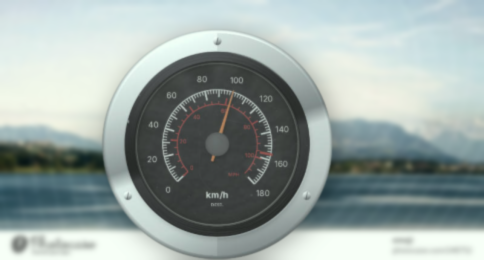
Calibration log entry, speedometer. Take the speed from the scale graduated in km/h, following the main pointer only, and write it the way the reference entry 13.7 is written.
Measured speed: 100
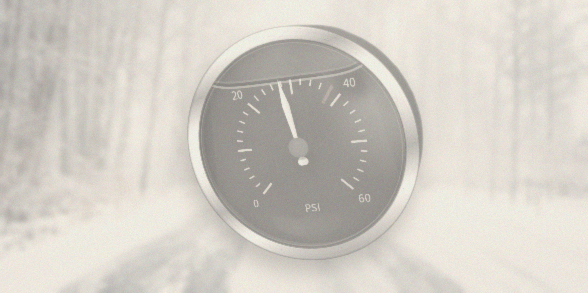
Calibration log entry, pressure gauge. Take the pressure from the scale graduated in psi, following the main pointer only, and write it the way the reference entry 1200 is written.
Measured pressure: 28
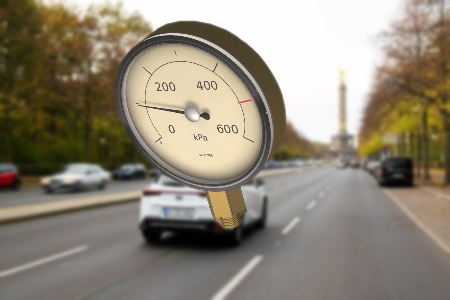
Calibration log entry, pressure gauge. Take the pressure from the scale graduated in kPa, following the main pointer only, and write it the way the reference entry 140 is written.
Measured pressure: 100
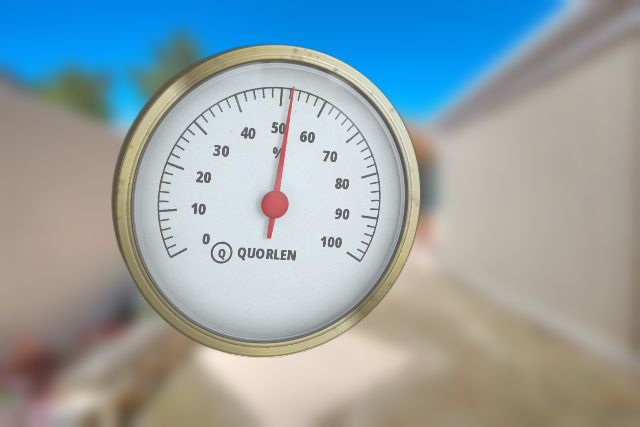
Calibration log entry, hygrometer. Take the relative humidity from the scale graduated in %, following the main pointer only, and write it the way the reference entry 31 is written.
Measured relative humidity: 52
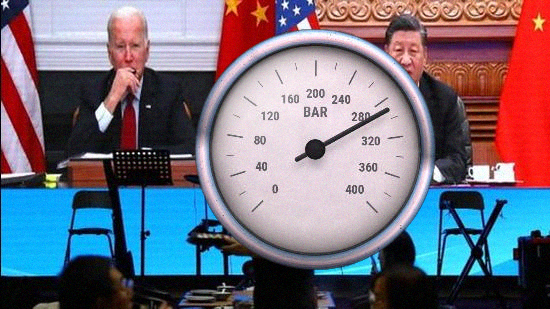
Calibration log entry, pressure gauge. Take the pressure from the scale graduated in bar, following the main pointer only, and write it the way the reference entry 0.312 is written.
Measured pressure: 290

* * * * * * *

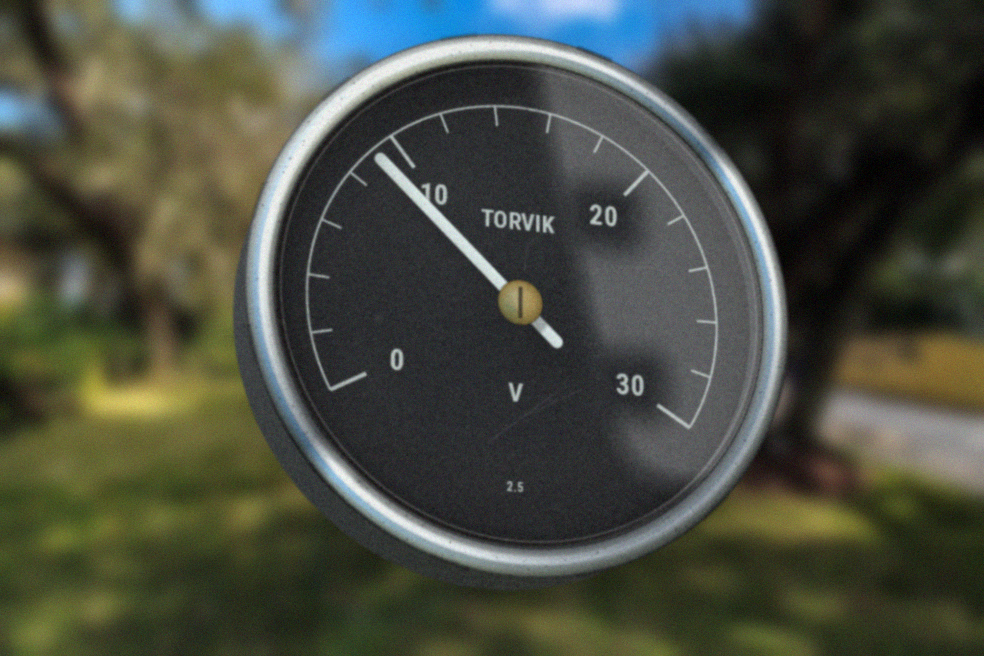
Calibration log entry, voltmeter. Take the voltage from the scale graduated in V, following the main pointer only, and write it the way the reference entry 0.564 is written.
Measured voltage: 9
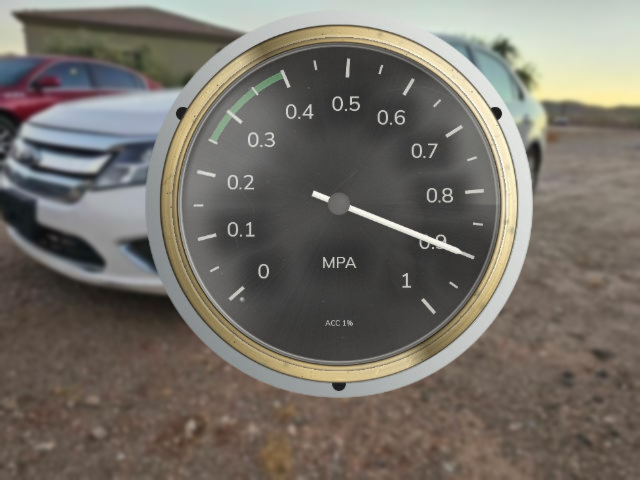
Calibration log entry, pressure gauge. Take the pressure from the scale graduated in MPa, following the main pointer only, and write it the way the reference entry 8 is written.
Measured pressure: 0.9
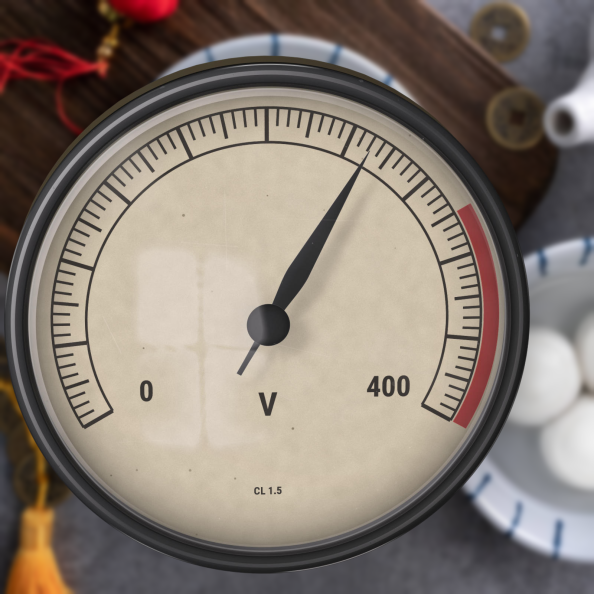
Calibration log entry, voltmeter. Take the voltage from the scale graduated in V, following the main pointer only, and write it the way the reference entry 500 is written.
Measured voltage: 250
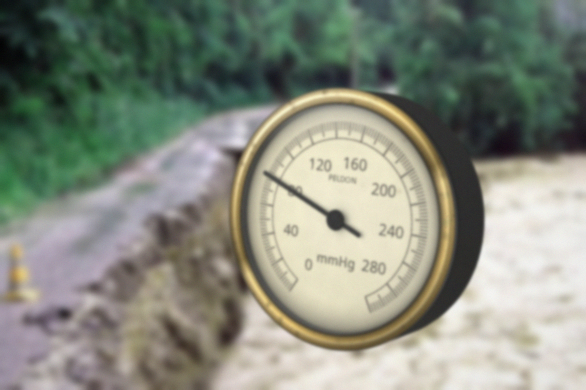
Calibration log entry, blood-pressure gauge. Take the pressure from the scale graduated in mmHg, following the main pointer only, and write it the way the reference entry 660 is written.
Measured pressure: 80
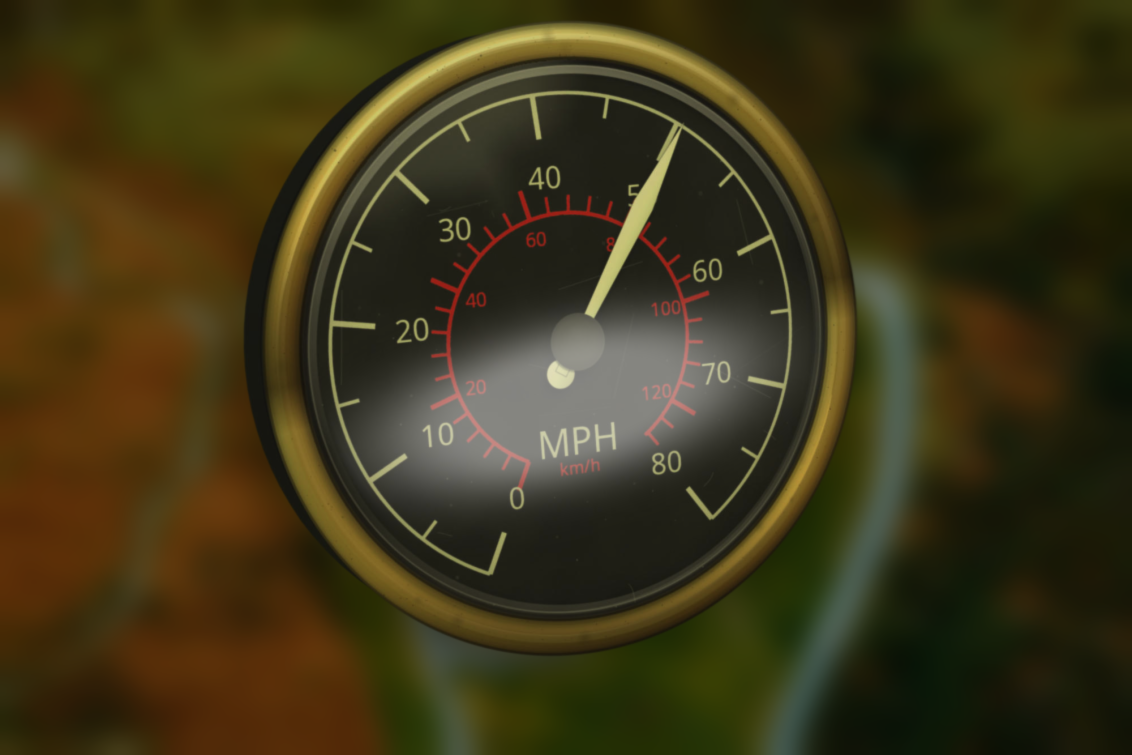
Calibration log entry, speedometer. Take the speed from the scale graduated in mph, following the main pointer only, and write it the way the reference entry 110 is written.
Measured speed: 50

* * * * * * *

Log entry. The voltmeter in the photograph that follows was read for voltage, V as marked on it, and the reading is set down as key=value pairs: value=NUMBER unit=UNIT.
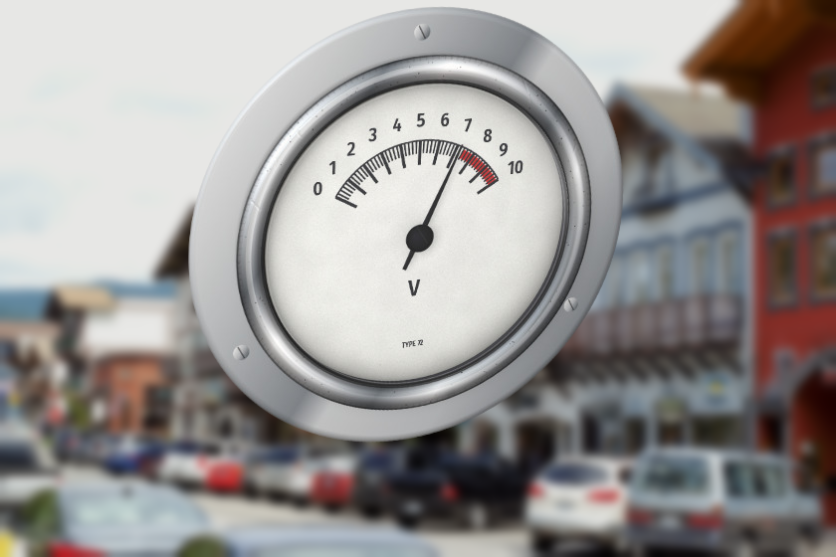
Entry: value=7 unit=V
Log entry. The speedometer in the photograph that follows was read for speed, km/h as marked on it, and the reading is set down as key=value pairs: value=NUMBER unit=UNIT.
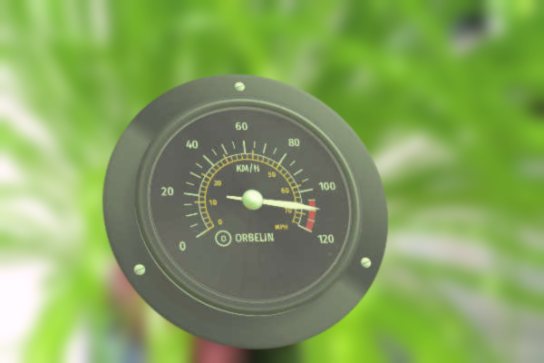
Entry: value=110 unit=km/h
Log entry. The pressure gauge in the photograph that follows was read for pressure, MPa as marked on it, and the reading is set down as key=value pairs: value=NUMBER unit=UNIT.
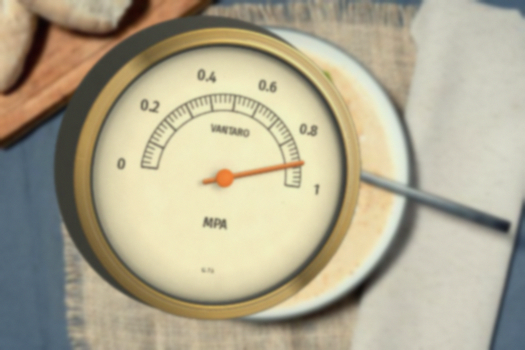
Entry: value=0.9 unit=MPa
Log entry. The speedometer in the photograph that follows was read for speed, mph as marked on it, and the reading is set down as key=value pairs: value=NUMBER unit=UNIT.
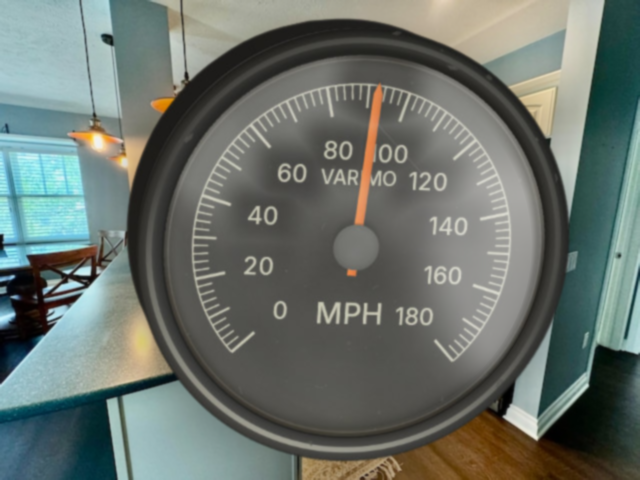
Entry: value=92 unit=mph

* * * * * * *

**Work instruction:** Reproduce the records word for word, from the line containing "13.7 is written." through the line containing "Measured pressure: 28", including both of those lines. Omit the pictures.

**Response to the exercise:**
Calibration log entry, speedometer. Take the speed from the scale graduated in km/h, following the main pointer only, and write it the way the reference entry 13.7 is written.
Measured speed: 100
Calibration log entry, pressure gauge. Take the pressure from the scale graduated in psi, following the main pointer only, and write it the way the reference entry 1200 is written.
Measured pressure: 28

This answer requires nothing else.